パーキンソン病におけるCSF中蛋白質と安静時の機能的結合性
CSF proteins and resting-state functional connectivity in Parkinson disease
Campbell MC11, Koller JM, Snyder AZ, Buddhala C, Kotzbauer PT, Perlmutter JS.

1From the Departments of Neurology (M.C.C., C.B., P.T.K., J.S.P.), Radiology (M.C.C., A.Z.S., J.S.P.), Psychiatry (J.M.K.), and Anatomy & Neurobiology (J.S.P.), and Programs in Occupational Therapy (J.S.P.) and Physical Therapy (J.S.P.), Washington University School of Medicine, St. Louis, MO. meghanc@npg.wustl.edu.
Neurology. 2015 May 15. pii: 10.1212/WNL.0000000000001681. [Epub ahead of print]
MRIで評価した安静時機能的結合性(rs-fcMRI)に見る脳ネットワークの乱れとパーキンソン病(PD)の脳病理を反映すると考えられる病原蛋白質のCSF中濃度との関連を検討した。認知症を伴わないPDを有する参加者(n=43)および年齢をマッチさせた対照(n=22)に対し腰椎穿刺を実施し、蛋白質CSF中濃度、PiB(Pittsburgh compound B)-PET画像、および休薬時のrs-fcMRIを評価した。画像解析では、線条体に加え、5つの主要な安静時ネットワークに注目した。
PD群では、感覚運動の機能的結合性が有意に低く、これはα−シヌクレインのCSF中濃度が低いことと相関した。また、PD群ではデフォルトモードネットワークの機能的結合性が有意に強く、これはCSF中のβアミロイド(Aβ)42およびPiBの取込みと相関を示さなかった。
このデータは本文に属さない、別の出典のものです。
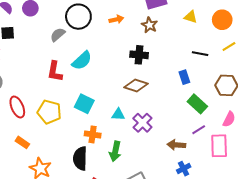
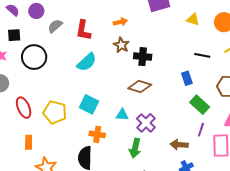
black circle: (78, 17) -> (34, 57), moved
brown star: (149, 25) -> (121, 45), moved
gray semicircle: (58, 35) -> (55, 26), moved
red L-shape: (55, 71) -> (83, 30), moved
purple line: (199, 130) -> (201, 130), turned -40
orange rectangle: (22, 142) -> (29, 142), turned 56
green arrow: (115, 151) -> (135, 148), moved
これらの結果は、CSF中の蛋白質の測定値と安静時ネットワークの強度を関連付けることで、α−シヌクレインの代謝異常とPDにおける脳機能の乱れを直接的に結び付けることができる。
コメント
安静時にも脳活動は休止しているわけではなく、安静時の信号には自発的脳活動に由来する機能的結合の情報が含まれており、安静時のfMRIによる機能的結合の情報評価(rs-fcMRI)と言われている。本論文は、パーキンソン病においては髄液中のα−シヌクレインが低値であり、それは感覚運動の機能的結合性が有意に低いことと相関があることを指摘した報告である。さらに、一般的に認知症などでは低いと言われているデフォルトモードネットワークの機能的結合性が有意に強いことも指摘した。神経変性疾患ではより根本的治療である疾患修飾薬の開発が盛んに行われている。開発にとって最も重要なことは、いかに早期診断を可能にする手段があるか否かである。今回検討されたrs-fcMRIと髄液の結果を組み合わせることは、パーキンソン病により疾患特異的で早期診断を可能にする方法である可能性も示唆され、今後のさらなる検討が待たれる。